SGX to list daily leverage certificate
SOCIETE Generale will list the Singapore Exchange's (SGX) first daily leverage certificates, offering sophisticated investors a chance to make outsized short-term bets on certain markets.
The first suite of products, which are also called constant leveraged certificates in other markets, will comprise 10 issues offering three to five times leverage on the daily performance of the MSCI Singapore, Hang Seng Index and Hang Seng China Enterprises Index.
The products will begin trading from July 17.
Daily leverage certificates have been the subject of some controversy, especially surrounding confusion about their daily resetting.
The certificates offer a constant leverage to the daily performance of their underlying market, which means that performance is compounded daily. A certificate that offers three times leverage will therefore not return three times the performance of the underlying if held for more than a day, and will tend to underperform if held for more than a trading day and if the underlying is volatile.
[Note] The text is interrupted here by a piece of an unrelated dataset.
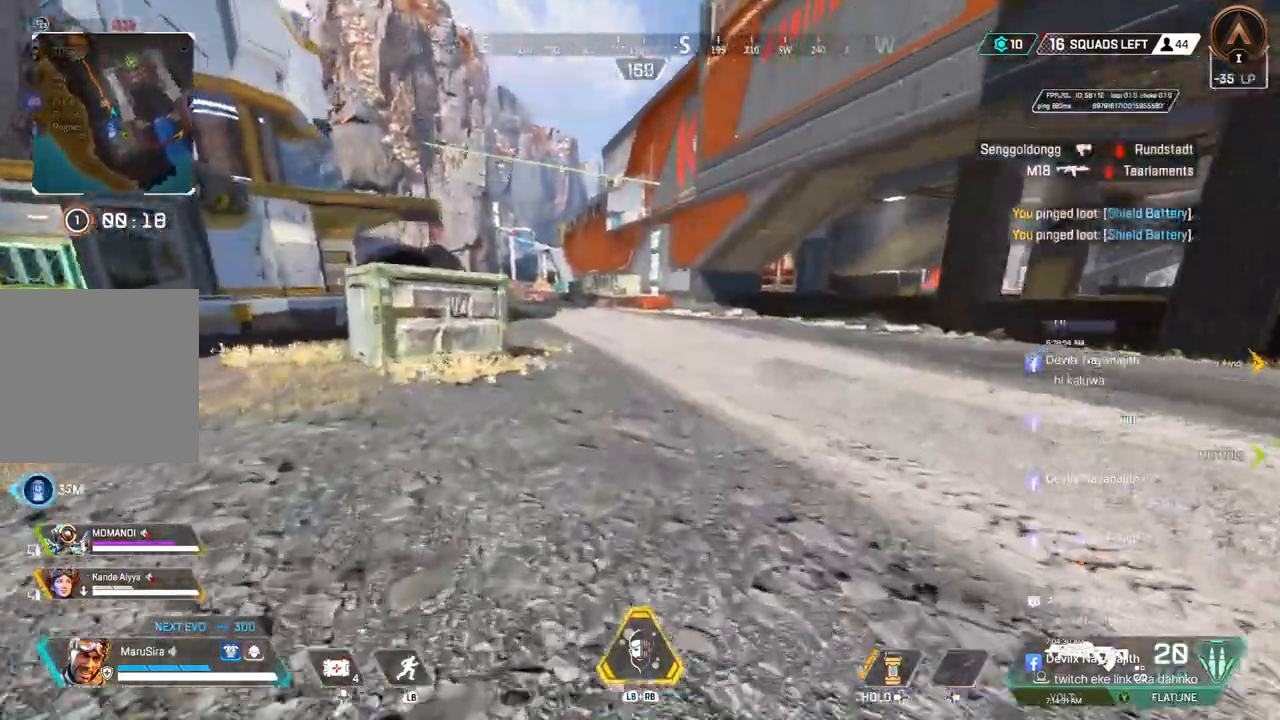
{"buttons": [], "left_stick": "up", "right_stick": "center", "events": []}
Prevailing advice on the product is that it should be used only for short-term bets.
Confusion about the daily resetting led to a loss of appetite among regulators and investors for the product after the global financial crisis in 2008. On SGX, the last leveraged exchange-traded product was issued about eight years ago, in 2009.
But sentiment has begun to shift in recent years. Daily leverage certificates have been significant contributors to market turnover in Europe, and SGX's regional peers in Hong Kong and South Korea have also offered new products over the past year.
In Singapore, the Monetary Authority of Singapore (MAS) in 2016 clarified the circumstances under which leveraged and inverse exchange-traded products may be offered, including treating them as Specified Investment Products that are available to retail only with certain safeguards. Among other restrictions, the leveraged and inverse products are also prohibited from containing the term ETF, which is short for exchange-traded fund.
Shortly after that, SGX published a Web page about leveraged and inverse products. In February this year, SGX head of products for equities and fixed income Luke Strijers said that such products could be coming in the April-to-June quarter.